I felt astonished, super-excited and very lucky. Most slave rebellions were suppressed in the blink of an eye, and for most there are few records from the enslaved themselves. It made me realise that I could write a compelling story that would carry people along while teaching them about slavery and people’s struggles against it.

Why had the history of this rebellion been forgotten, or suppressed?
That is a complicated question. People in Guyana had no access to records kept in the Netherlands in a language they did not understand. That is a common colonial story. Dutch historians in earlier centuries did not see the value of slave testimony, so they relied only on records that provided a colonial point of view. In the 20th century, Dutch historians have been more interested in the East Indies than in the West Indies. English-speaking historians have, until recently, not learned Dutch, so they could not access the records either. All that is beginning to change. Scholars around the world are realising the richness of Dutch archives, and digitisation of records is democratising access.

You travelled to Guyana as part of your research. What did you learn about life there in the past, and today?
The past is very much alive in Guyana. The landscape still bears traces of the colonial period even as people have dismantled the old houses to use them as building materials. Places are still known by the names of former plantations. Shards of pottery dating to the colonial period poke out of the earth after a hard rain. People move about the Berbice River in dugout canoes, as they did several hundred years ago. And people have a great interest in their history.

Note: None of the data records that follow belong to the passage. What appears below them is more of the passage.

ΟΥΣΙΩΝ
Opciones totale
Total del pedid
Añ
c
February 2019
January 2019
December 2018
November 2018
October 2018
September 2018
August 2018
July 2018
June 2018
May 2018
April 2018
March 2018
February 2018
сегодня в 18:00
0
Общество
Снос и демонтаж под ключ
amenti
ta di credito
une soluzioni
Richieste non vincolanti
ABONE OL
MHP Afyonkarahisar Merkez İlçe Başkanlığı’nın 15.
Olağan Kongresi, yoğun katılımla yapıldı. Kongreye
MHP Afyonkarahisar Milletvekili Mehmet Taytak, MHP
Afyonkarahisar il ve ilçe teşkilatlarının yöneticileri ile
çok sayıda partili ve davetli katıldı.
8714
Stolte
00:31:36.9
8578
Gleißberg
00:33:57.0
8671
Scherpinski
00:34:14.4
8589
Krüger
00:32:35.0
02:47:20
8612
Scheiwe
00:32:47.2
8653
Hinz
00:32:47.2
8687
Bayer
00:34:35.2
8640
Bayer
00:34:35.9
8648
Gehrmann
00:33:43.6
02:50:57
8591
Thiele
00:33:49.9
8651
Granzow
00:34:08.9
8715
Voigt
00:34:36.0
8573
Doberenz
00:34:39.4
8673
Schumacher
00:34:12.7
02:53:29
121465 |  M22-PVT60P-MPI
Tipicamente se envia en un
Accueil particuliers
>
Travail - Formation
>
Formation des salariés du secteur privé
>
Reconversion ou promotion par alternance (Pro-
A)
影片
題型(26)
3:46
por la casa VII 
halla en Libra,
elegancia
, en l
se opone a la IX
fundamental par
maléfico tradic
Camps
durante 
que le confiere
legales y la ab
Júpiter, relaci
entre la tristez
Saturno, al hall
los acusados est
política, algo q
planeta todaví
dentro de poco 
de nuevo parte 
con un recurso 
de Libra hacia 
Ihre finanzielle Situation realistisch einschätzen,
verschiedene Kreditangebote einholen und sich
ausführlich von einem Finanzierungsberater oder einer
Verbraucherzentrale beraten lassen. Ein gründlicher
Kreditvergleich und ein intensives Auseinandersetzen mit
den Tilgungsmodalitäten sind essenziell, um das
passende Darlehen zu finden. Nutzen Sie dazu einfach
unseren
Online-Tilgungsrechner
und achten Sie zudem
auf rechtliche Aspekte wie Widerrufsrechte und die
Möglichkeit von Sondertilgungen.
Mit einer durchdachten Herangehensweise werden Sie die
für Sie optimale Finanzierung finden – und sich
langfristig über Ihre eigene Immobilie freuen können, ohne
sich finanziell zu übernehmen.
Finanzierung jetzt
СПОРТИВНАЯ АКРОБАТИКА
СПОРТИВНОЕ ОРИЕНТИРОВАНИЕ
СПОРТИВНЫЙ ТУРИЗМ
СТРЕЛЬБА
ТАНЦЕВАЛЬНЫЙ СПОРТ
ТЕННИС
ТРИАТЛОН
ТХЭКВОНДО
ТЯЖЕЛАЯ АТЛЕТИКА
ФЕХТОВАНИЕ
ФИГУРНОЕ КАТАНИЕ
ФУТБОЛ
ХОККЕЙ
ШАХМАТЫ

You’ve given Zoom lectures on your research to people in Guyana. What kind of people were you connecting with, and what did they want to know about your research?
Most of my Zoom lectures in Guyana have been attended by a general audience. People wanted most of all to know more about the records: why are they in the Netherlands, what exactly is in them, should the Dutch translate them into English, and so on. People are very curious, too, about their own family histories – which are very difficult to trace in the records because enslaved people did not have last names. And there were quite a few questions about the relationships between enslaved and native peoples. I was able to connect them with the National Archives in The Hague, which are going to translate a selection of these records into English to be shared in Guyana.

What audience were you trying to reach with the book?
First of all, the people in Guyana, who are not familiar with the Dutch records about their own history. I also wanted to contribute to Dutch debates about slavery and colonialism. So many Dutch people are still rather poorly informed about the foundational role of slavery in the Dutch Republic. And overall, I thought the story of the Berbice rebellion would be compelling to any person interested in slavery and the long, ongoing fight for justice.

What do you think is driving the growing scholarly focus on the legacies of slavery and colonialism?
An awareness that the legacies of slavery and colonialism, namely racism and inequality, ultimately damage all of us. Descendants of enslaved people are increasingly forcing us all to think about how we have glorified our colonial pasts and insufficiently reckoned with what slavery has meant to our shared past.

Is there a book that changed the way you think about the world?
There are so many! Natalie Zemon Davis’ The Return of Martin Guerre showed me the power of micro-history, of history in a grain of sand. Christopher Hill’s The World Turned Upside Down, about the radical ideas of the English poor in the 17th century, really helped me to see what happens when you take seriously the intellectual world of people at the bottom of society.

When are you happiest?
One thing that makes me happy is to hear from readers that my book touched them, proved useful in understanding their own history, or helped them see our shared past in a new way.